Friday, January 07, 2005

When I was in first grade, one of the many routines was the My Weekend paragraph. Every Monday morning, each of us got out our notebooks and wrote a few painstakingly printed sentences about what we'd done over the weekend. As I recall, after the first couple weeks of the project, my entries were almost completely fabricated. My weekends were all the same, and terrifically boring to write down, and besides, I had a runaway imagination and a penchant for lying. That notebook showed some pretty kickass weekends: I didn't just go to the zoo, I got to ride on the elephant. My family spent the weekend on a boat, with SHARKS!

At some point in the spring term, my teacher noticed a particularly lurid paragraph about the trip to Germany, complete with castles and medieval knights, that my family had taken over the weekend, and somehow it dawned upon her that this might not be God's own truth. She took me aside and asked me, with sincere pain in her eyes, if I was fibbing.

I mumbled something shamefaced. What I was thinking was more like, of course I am, you stupid cow. I'm six years old, if I didn't make shit up I wouldn't have anything to write about. I remember being slightly shocked that it had taken her that long to catch on; I hadn't exactly been going for realism in my stories, and I thought it was fairly obvious that they weren't, strictly speaking, true.

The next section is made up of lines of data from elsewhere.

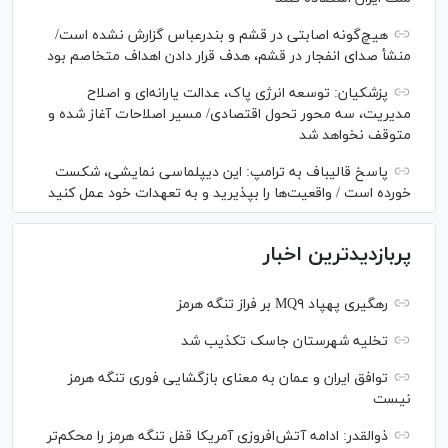
هیچ‌گونه اصابتی در قشم و بندرعباس گزارش نشده است/
منشأ صدای انفجار در قشم، هدف قرار دادن اهداف متخاصم بود
پزشکیان: توسعه انرژی پاک، عدالت یارانه‌ای و اصلاح
مدیریت، سه محور تحول اقتصادی/ مسیر اصلاحات آغاز شده و
متوقف نخواهد شد
پاسخ قالیباف به ترامپ: این دیپلماسی نمایشی، شکست
خورده است / واقعیت‌ها را بپذیرید و به تعهدات خود عمل کنید
پربازدیدترین اخبار
رهگیری پهپاد MQ۹ بر فراز تنگه هرمز
تخلیه شهرستان جاسک تکذیب شد
توافق ایران و عمان به معنای بازگشایی فوری تنگه هرمز
نیست
ذوالقدر: ادامه آتش‌افروزی آمریکا قفل تنگه هرمز را محکم‌تر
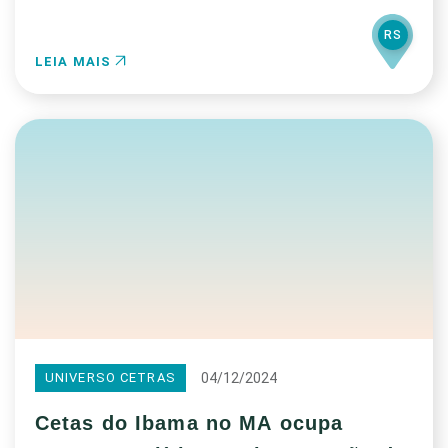
RS
LEIA MAIS
04/12/2024
UNIVERSO CETRAS
Cetas do Ibama no MA ocupa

That was when it dawned on me that (a) I was smarter than my teachers, and (b) I would have to spend the rest of my school career hiding this fact from them.

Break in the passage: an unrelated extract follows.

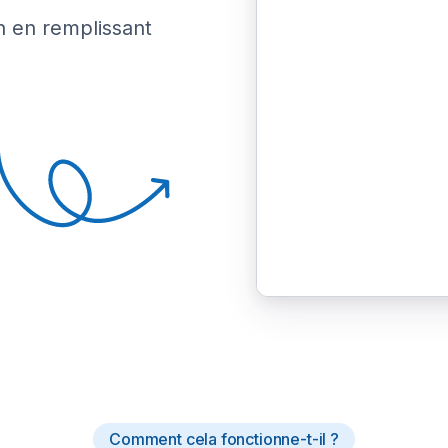
n en remplissant
Comment cela fonctionne-t-il ?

Well, ok, that last sentence is a bit bullshit. What I realize now is that I should have made it my absolute goal to hide my intelligence from the teachers and from my fellow students. But back then, I thought I was winning when I pointed out the ignorance and errors of those around me. In retrospect, I was kind of a little shit.

N.B.: This post contains a fair amount of what they call tooting one's own horn. Tough shit--it's my website and I'll be arrogant if I want to.

2 Comments:

Anonymous Anonymous said...

Yeah, it's funny how long it takes you to realize (as a small child) that incessantly correcting one's teachers (e.g., trying to improve their abysmal pronunciation; pointing out that they have a more-than-slight problem with malapropisms; informing them that belief in the Trinity is in no way optional for Catholics) does not, in fact, put you ahead. Rather the opposite--eventually, you come to the painful realization that the "mature adults" entrusted with your education will go to great lengths to *make you pay* for playing fast and loose with their dignity.

--Catherine

7/1/05 23:09  
Blogger Wavelet said...

I asked my students, as a writing assignment, to write a letter (to anyone they liked) which gave a Piece of Advice. This is what one child wrote:

Dear Self,

Here I am at school, where it is boring, and no-one respects me. My advice to you is to stop eating so much.

...

I need to find a new line of work (and fast).